You Can Only Move Up | Teen Ink

You Can Only Move Up

January 18, 2012
By Luz Corona BRONZE, Las Vegas, Nevada
Luz Corona BRONZE, Las Vegas, Nevada
1 article 0 photos 0 comments

I wake up in the van that we’ve been living in for the past two days. I need to use the restroom, but I don’t want to wake up my mom, because she’s sleeping next to my sister and keeping her warm, and my dad is sleeping in the driver’s seat. I try and see if I could get out without waking anyone up, but all these cans of food are in my way.
“Dad.” I wispered in his ear.
He only murmurs and I know he means, what do I need or want.
“I need to use the restroom,” I say, “I really need to go.”
He starts to open his baggy eyes as he turns over his shoulder to check if anyone else is awake. He picks me up and walks me to 7-11, which is only a couple steps away because we parked behind some apartments.
When I came back from the restroom, my dad had a coffee, donuts, and chocolate milk on the cashiers counter. I just stare at the donuts, because they look delicious and I’m hungry. As we start heading back to the van, I can see my sister’s head popping up, looking around, almost like a meerkat.

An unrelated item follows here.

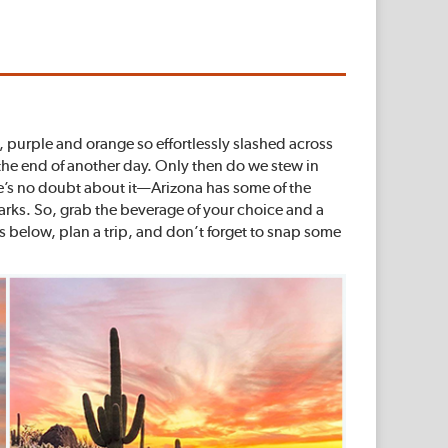
nk, purple and orange so effortlessly slashed across
the end of another day. Only then do we stew in
ere’s no doubt about it—Arizona has some of the
parks. So, grab the beverage of your choice and a
 below, plan a trip, and don’t forget to snap some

My dad tells me to hurry up, and share my donuts and chocolate milk with my little sister. My mom is up, too, but she’s just laying down, and I can tell she’s thinking, I don’t know of what but she has that thinking face on.


“I got the job.” Dad says to my mom.

“Did you really?” Asks my mom with a total excitement in her voice.

“Yes, I start in an hour.” Dad replies.

When my dad had to head in for work at 7-11, he smiled at us told us, to be good for mom, and that he’ll be back in no time and kissed us goodbye. My mom took us to the back of 7-11 near by the dumpster, and started playing with us and taught us most of the nursery rhymes that I know now. By my dad’s break he brought us soups and something to drink, it wasn’t enough for the four of us, but at least it calmed down the hunger.
That night when Dad got out of work, we met his boss. His boss was a tall, white man, with tattoos on his arms. The man also had a long beard, just like Santa Clause. My parents began to talk to him, I couldn’t hear what they were saying, but we ended up following him to some hidden apartments. Little did I know that he was helping us get a studio to live in for now. The studio was a very small. It didn’t have a door; it was a glass sliding door like the ones in nice houses. As soon as you walk in you would be walking into the kitchen, as you start to heading to the back you would enter the room that was small, it’s as big as a queen sized bed. As for the bathroom, which was even smaller that only one person could fit in it, that even a mice would feel claustrophobic. Although for the first time, in a long time, we got to sleep in a room as a family, on the floor, but it was a lot better than the van.
In the morning, you could feel a different vibe, as if we have done something amazing. My mom had a job interview at a casino, so we dropped her off, and headed back to our new home. My father wanted to explore the area around the apartments, so we went through the back. We found something that gave us even more hope… a mattress. A mattress that was lying next to the dumpster, it was a yellow full size bed that you could tell it was pretty used, we took the mattress to 7-11 where my dad works, and asked to use the chemicals to clean it. After waiting a while for the mattress to dry, we took it home. Dad had told us to keep it a surprise from mom, I was so excited even though I’m not sure why. When we picked my mom from her interview, my dad told her we had a big surprise for her.
“We got Matters!” I blurt out
“Ele! You’re not supposed to say anything until she saw it.” Said my little sister in a disappointed voice that I have spilled the beans. My mom and dad only laughed.


Years have passed, about 11 or 12 to be more specific. Although this is something that seems like a depressing moment, I hope that you’ll see how blessed one can be. Since then we have moved to the suburbs, we own a four bedroom house and we haven’t gone hungry since. I fight hard with this memory, because even though I experienced this, I was too young to understand that we were struggling to live. I have a lot of respect for my parents for fighting hard for my sister and I, and because they never gave up. They could have just said “Ok, we’re doing well let’s just stay here.” But thank God they didn’t, because then I would be living in North Las Vegas. This really can to showed me that if you WANT to move forward, you really can. It will always depend on you, no one else.